The Greenfield-Central School Board this week preliminarily approved changes to the course, including the $35,000 purchase of two 2018 Ford Fusions and a provision that would allow students to fulfill the classroom portion online.
Superintendent Harold Olin said the district has historically borrowed driver’s ed vehicles for the summer from area dealerships. The school leased the cars for the summer, installed a second brake for the instructor and returned them once the course was complete. Having vehicles owned by the corporation opens the door for hosting classes year-round, should administrators decide there’s enough interest and need.
School leaders started investigating their options when they learned their previous process for hosting the classes might no longer be available.
Last year, high school associate principal Dave Beal told administrators area dealerships are moving away from loaning cars out for that purpose, forcing school leaders to consider other options if they want to continue offering driver’s education, which has been taught at the high school for more than two decades.
The vehicles cost about $17,800 each through the state’s quantity purchasing agreement, which enables the state to purchase items in bulk for a wholesale price, a discount passed along to government and school entities.
In addition to buying driver’s education cars, the district also is recommending a policy change that would allow students to complete the classroom portion of driver’s education — 30 hours spent learning the rules of the road — through a vendor online.
Student’s academic schedules and extra-curricular commitments can limit the opportunities they have to participate in that portion, Vail said. The students still would complete the driving portion with Greenfield-Central instructors.

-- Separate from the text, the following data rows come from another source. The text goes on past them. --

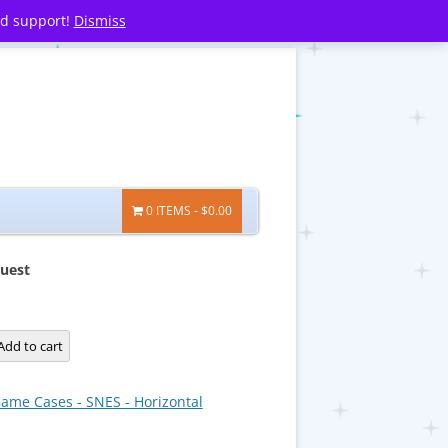
nd support!
Dismiss
0 ITEMS
$0.00
Quest
Add to cart
ame Cases - SNES - Horizontal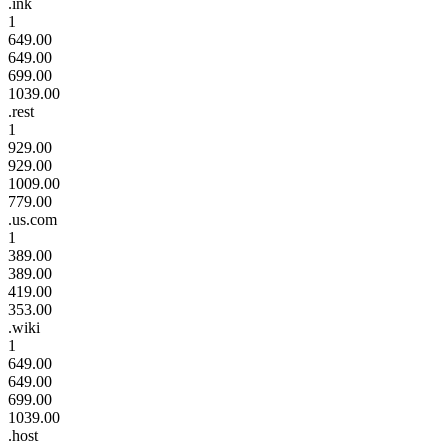
.ink
1
649.00
649.00
699.00
1039.00
.rest
1
929.00
929.00
1009.00
779.00
.us.com
1
389.00
389.00
419.00
353.00
.wiki
1
649.00
649.00
699.00
1039.00
.host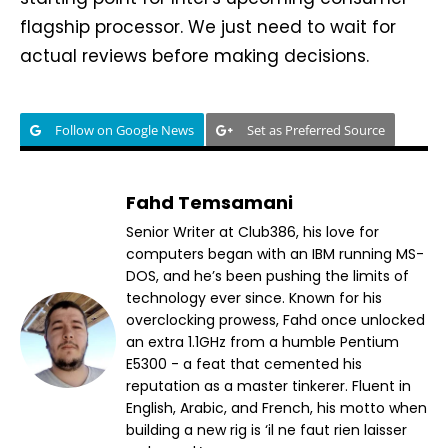
flagship processor. We just need to wait for
actual reviews before making decisions.
Follow on Google News
Set as Preferred Source
Fahd Temsamani
Senior Writer at Club386, his love for
computers began with an IBM running MS-
DOS, and he’s been pushing the limits of
technology ever since. Known for his
overclocking prowess, Fahd once unlocked
an extra 1.1GHz from a humble Pentium
E5300 - a feat that cemented his
reputation as a master tinkerer. Fluent in
English, Arabic, and French, his motto when
building a new rig is ‘il ne faut rien laisser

Olin said purchasing the cars will not result in increased fees for students enrolling in the program. The district’s general fund can absorb the expense, he said.
The class, a 30-hour classroom experience plus 18 hours spent in a car on the road, cost $365, which is a competitive rate, said assistant superintendent Ann Vail.
The driver’s ed at Greenfield-Central has space for about 60 students every summer, Beal said. Currently, students can sign up to take the course at the high school in June or through an independent driving school as it fits into their schedules.
Purchasing vehicles could allow the district to offer the course throughout the school year rather than only during summer school, making the course an option for more students, Olin said.
“It’s a service to our community to offer this and make it happen,” Olin said.